Scalable or online out-of-core multi-label classifiers

Asked 8/9, 2013 at 14:43 Answered 16/2, 2017 at 23:29

Solved machine-learning classification scikit-learn document-classification text-classification

I have been blowing my brains out over the past 2-3 weeks on this problem. I have a multi-label (not multi-class) problem where each sample can belong to several of the labels.

I have around 4.5 million text documents as training data and around 1 million as test data. The labels are around 35K.

I am using scikit-learn. For feature extraction I was previously using TfidfVectorizer which didn't scale at all, now I am using HashVectorizer which is better but not that scalable given the number of documents that I have.

vect = HashingVectorizer(strip_accents='ascii', analyzer='word', stop_words='english', n_features=(2 ** 10))

SKlearn provides a OneVsRestClassifier into which I can feed any estimator. For multi-label I found LinearSVC & SGDClassifier only to be working correctly. Acc to my benchmarks SGD outperforms LinearSVC both in memory & time. So, I have something like this

clf = OneVsRestClassifier(SGDClassifier(loss='log', penalty='l2', n_jobs=-1), n_jobs=-1)

But this suffers from some serious issues:

OneVsRest does not have a partial_fit method which makes it impossible for out-of-core learning. Are there any alternatives for that?
HashingVectorizer/Tfidf both work on a single core and don't have any n_jobs parameter. It's taking too much time to hash the documents. Any alternatives/suggestions? Also is the value of n_features correct?
I tested on 1 million documents. The Hashing takes 15 minutes and when it comes to clf.fit(X, y), I receive a MemoryError because OvR internally uses LabelBinarizer and it tries to allocate a matrix of dimensions (y x classes) which is fairly impossible to allocate. What should I do?
Any other libraries out there which have reliable & scalable multi-label algorithms? I know of genism & mahout but both of them don't have anything for multi-label situations?

Fenestrated answered 8/9, 2013 at 14:43 Comment(3)
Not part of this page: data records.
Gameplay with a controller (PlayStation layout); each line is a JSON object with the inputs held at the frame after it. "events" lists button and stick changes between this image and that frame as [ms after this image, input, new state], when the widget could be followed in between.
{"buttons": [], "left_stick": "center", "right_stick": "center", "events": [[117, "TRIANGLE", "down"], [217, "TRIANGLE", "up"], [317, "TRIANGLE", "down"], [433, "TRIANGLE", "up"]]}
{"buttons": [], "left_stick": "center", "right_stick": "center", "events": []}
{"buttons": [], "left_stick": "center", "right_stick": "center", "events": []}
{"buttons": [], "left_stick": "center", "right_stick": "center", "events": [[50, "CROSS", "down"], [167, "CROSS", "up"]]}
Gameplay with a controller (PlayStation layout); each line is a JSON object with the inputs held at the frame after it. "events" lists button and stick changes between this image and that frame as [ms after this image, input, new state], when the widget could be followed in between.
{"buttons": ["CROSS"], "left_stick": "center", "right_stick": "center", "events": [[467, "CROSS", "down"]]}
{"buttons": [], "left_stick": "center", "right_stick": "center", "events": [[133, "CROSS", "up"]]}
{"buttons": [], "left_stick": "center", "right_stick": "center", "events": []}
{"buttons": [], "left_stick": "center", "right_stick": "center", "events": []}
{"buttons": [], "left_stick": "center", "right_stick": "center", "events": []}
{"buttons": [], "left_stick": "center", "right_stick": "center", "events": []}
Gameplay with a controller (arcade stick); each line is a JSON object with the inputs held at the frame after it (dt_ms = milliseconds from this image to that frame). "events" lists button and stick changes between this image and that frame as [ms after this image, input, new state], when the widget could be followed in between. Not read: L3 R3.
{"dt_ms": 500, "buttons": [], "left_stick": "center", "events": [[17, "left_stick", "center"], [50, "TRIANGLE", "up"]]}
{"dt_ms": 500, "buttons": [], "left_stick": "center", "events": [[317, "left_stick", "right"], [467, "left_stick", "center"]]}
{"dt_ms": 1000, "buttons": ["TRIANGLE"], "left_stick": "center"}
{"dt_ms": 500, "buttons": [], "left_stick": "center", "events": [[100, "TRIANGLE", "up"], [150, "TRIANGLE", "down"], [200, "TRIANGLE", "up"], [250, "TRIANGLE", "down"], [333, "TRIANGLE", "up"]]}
Just a remark when you say "HashVectorizer which is better but not that scalable": HashVectorizer is perfectly scalable: if you throw twice as much computational resource you will process data twice faster (you can partition the data and run the processing in parallel thanks to it statelessness and bounded memory usage). This is the exact definition of scalability. I agree that HashVectorizer could probably be more optimized to work faster on the same computational resources but this has nothing to do with the scalability problem. – Gerlac 8/9, 2013 at 16:3

Thanks for the clarification. I do agree that HV is really advantageous over Tfidf, I wasn't sure on the data partitioning part. Now I did a small POC to partition data and run the HV on the parts separately and then combine the results later. What I meant initially was that the work on the algorithm part is a great achievement but still it can be made more scalable like you suggested to partition & run in parallel. (After I've done, I will submit a PR so that HV also has a n_jobs parameter) – Fenestrated 9/9, 2013 at 8:55

Unfortunately in the current implementation of joblib used in scikit-learn we use multiprocessing hence the input data has to be copied to be sent over to the subprocesses. So such a n_jobs parameter would add a significant overhead and might not be beneficial at all. If you really have large dataset it's better to handle many parallel out-of-core loops that deal with the data access (disk, DB, network...) themselves an avoid any memory copy. However such boiler plate code will probably never be included in scikit-learn as too project specific / frameworkish. – Gerlac 9/9, 2013 at 9:39

I would do the multi-label part by hand. The OneVsRestClassifier treats them as independent problems anyhow. You can just create the n_labels many classifiers and then call partial_fit on them. You can't use a pipeline if you only want to hash once (which I would advise), though. Not sure about speeding up hashing vectorizer. You gotta ask @Larsmans and @ogrisel for that ;)

Having partial_fit on OneVsRestClassifier would be a nice addition, and I don't see a particular problem with it, actually. You could also try to implement that yourself and send a PR.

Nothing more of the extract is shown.